Anyway, all of that is nothing provided you walk straight towards your goal – once your home is secured, there’s a lot won for me too, and once that’s done we can perhaps rediscover a more peaceful path after your marriage.
If sooner or later I became really mad I think I wouldn’t want to stay here at the hospital, but just for the moment I still want to leave here freely. For if I still understand myself a little there will be an interval between here and there.
The best for me would certainly be not to remain alone, but I would prefer to remain eternally in a madhouse than to sacrifice another existence to my own. For the trade of painter is sad and bad these days. If I were a Catholic I could resort to making a monk of myself, but since I’m not exactly one, as you know, I don’t have that resort.
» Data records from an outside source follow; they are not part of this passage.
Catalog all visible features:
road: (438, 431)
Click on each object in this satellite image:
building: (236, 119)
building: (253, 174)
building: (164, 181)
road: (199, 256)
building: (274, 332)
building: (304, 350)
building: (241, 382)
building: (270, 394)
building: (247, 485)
The administration of the hospital is – how shall I put it – Jesuit, they’re very, very shrewd, very learned, very powerful, even Impressionistic... they know how to obtain information with an unheard-of subtlety – but – but – it astonishes and confuses me – yet...
Anyway, there you have something of the cause of my silence, so stay apart from me for business matters, and in the meantime I am a man too, after all, you know, I’ll get by on my own, as regards what concerns me in matters of conscience.
I shake your hand heartily in thought, tell your fiancée, Mother and our sister not to worry about me, and to believe that I’m well on the road to recovery.